The Doors of Eden opens with two young lovers — Lee Pryor and Elsinore “Mal” Mallory — traveling to Britain’s Bodmin Moor in search of a mysterious animal. This isn’t the infamous Beast of Bodmin Moor but rather a strange “birdman” creature caught on grainy security camera footage. The trip quickly takes a terrifying turn and Mal disappears without a trace. Several years later, Mal reappears, reaching out to Lee via phone and asking to meet in person. We are then introduced to U.K. security agent Julian Sabreur, who has his hands full protecting physicist Kay Amal Khan from a group of Proud Boys-type thugs. A raid by the thugs on Khan’s home leads to several deaths apparently perpetrated by Mal and a mysterious, primitive-looking man. Even more problematic for Sabreur is a string of evidence linking the attack on Khan to Rove Denton, one of Britain’s most powerful businessmen. Denton has taken an unhealthy interest in the physicist’s top-secret research and it is no exaggeration to say that the fate of the universe rests in stopping him.

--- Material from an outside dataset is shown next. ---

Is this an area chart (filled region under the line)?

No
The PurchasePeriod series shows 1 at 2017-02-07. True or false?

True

I’ve tried to keep spoilers at a minimum as half the fun of The Doors of Eden is following the unfolding mystery, but I haven’t revealed much by saying the plot revolves around the concept of parallel universes. The novel’s main narrative is occasionally interrupted by excerpts from a fictional pop-science book detailing alternate timelines where evolution arrived at intelligence long before humans showed up. This is where the author’s world-building chops are on full display as he crafts a variety of radically different societies based on whichever prehistoric animal is pushed toward sentience. It is a shame we get to explore only three of these worlds in the main narrative, which is more concerned about the reason the parallel worlds exist in the first place.

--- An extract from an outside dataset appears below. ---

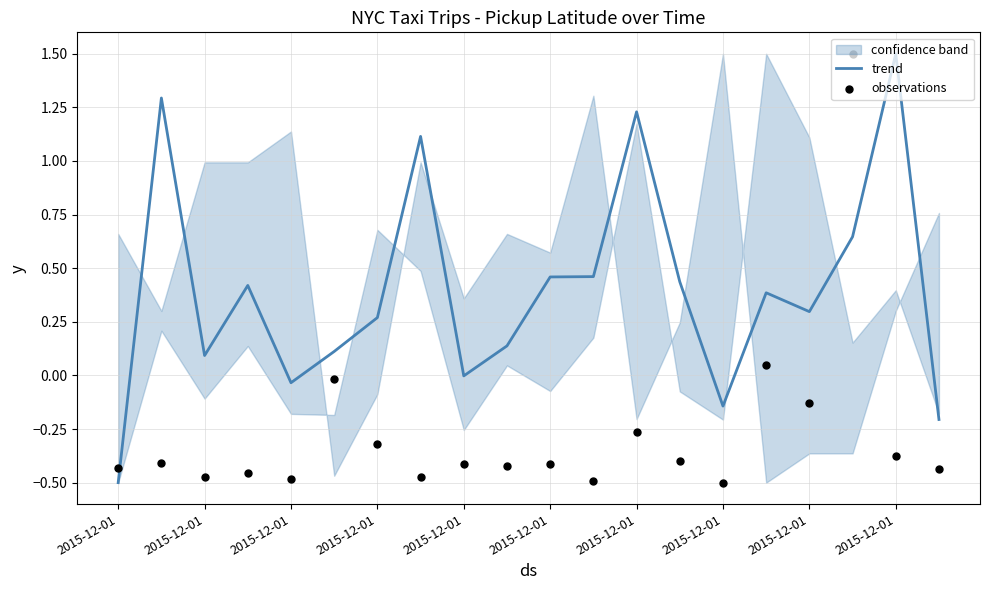

What are all the series names shown in the legend?

trend, observations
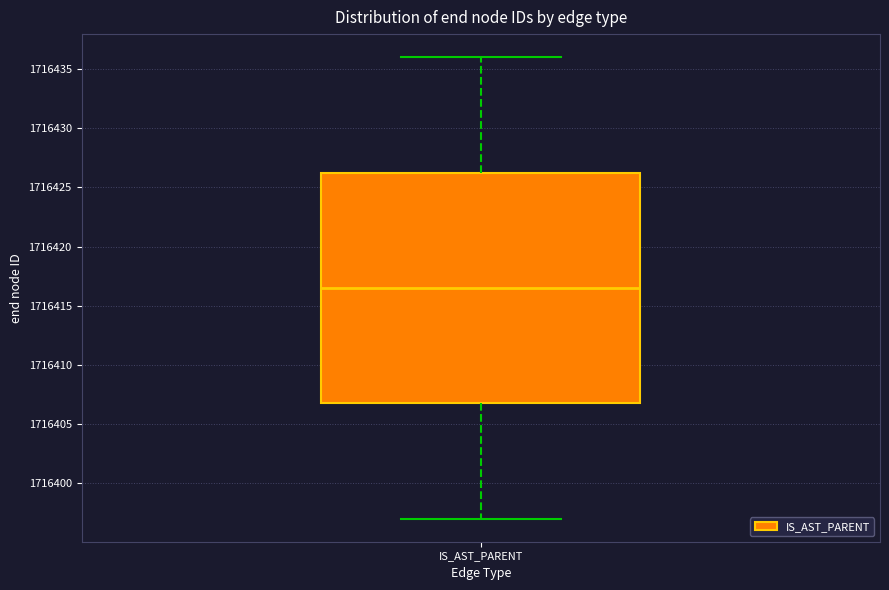

Transcribe this box plot: give where the median line is, the range the box spans, and where the two whiskers end, as read against the y-axis. The values are not printed on the chart, so give them approximately, as read against the axis.

median 1716416.5, box 1716407.0 to 1716426.5, whiskers 1716397.0 to 1716436.0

The first half of The Doors of Eden reads like a mystery-thriller as the characters slowly piece together the truth of their situation while being pursued by shadowy forces. The second half is a more straight-forward science fiction novel as the plot delves into stopping a threat to all existence. I preferred the first half, which was much more focused on unraveling the central mystery while exploring strange alternate Earths. The latter part of the book gets too wrapped up in the fringe science underpinnings of its universe, with the author throwing out hand-waving explanations involving quantum physics and world-spanning supercomputers. As a result, the book’s most interesting premise — the exploration of Earths where evolution took a different course — gets placed on the back burner. This is not a book where the existence of alternate realities needed to be explained or the multiverse had to face a Doctor Who-level menace. A less ambitious plot would have given the author breathing room to explore his more original ideas instead of tread the same ground as countless other sci-fi works.

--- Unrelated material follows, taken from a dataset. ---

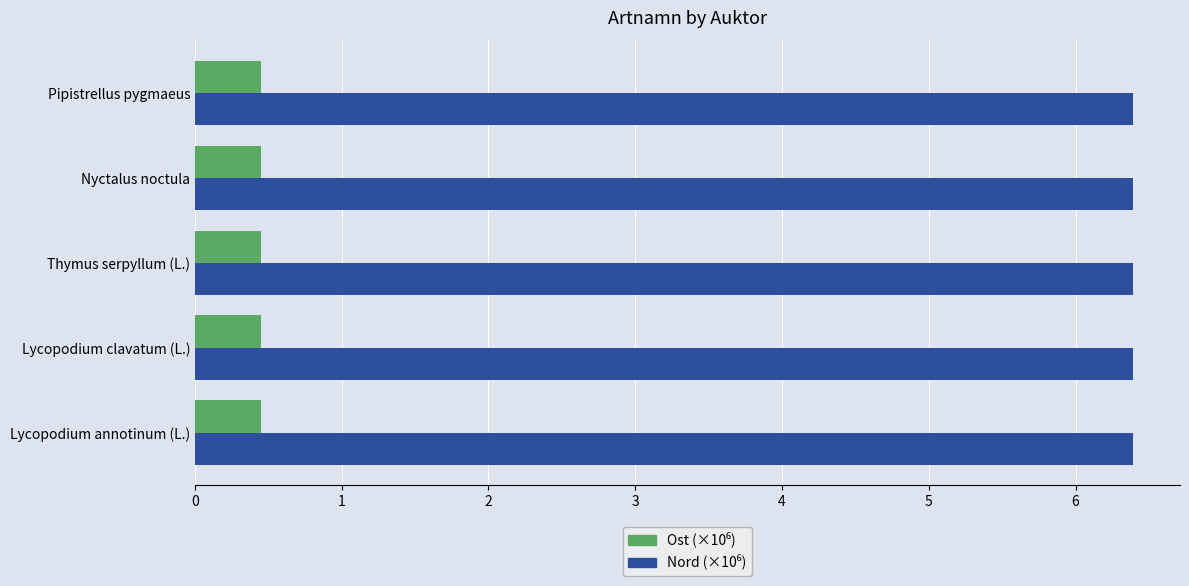

At how many categories does at least one series exceed 0?

5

I’m coming down hard on the novel but the truth is I enjoyed it. The characters are fun and better developed than most fiction of this type (except the villain, who is practically twirling a mustache), the world-building elements are superb, and the plot moves along nicely despite the book weighing in at a hefty 600-plus pages. Paleontology nerds in particular will get a kick out of its various twisted timelines. I may have some reservations about where the story ultimately goes but I recommend reading the book.

Trivia

  • One of the worlds featured in The Doors of Eden is an Earth where several non-avian dinosaur lineages survived past the asteroid impact that caused the K-Pg extinction. In an afterword, the author explains that this world is based (with permission) on “dinosauroid” world created by C.M. Koseman and Simon Roy, which can be explored in detail here.
  • Adrian Tchaikovsky is the author of several science fiction and fantasy novels and stories. His website is ShadowsOfTheApt.com.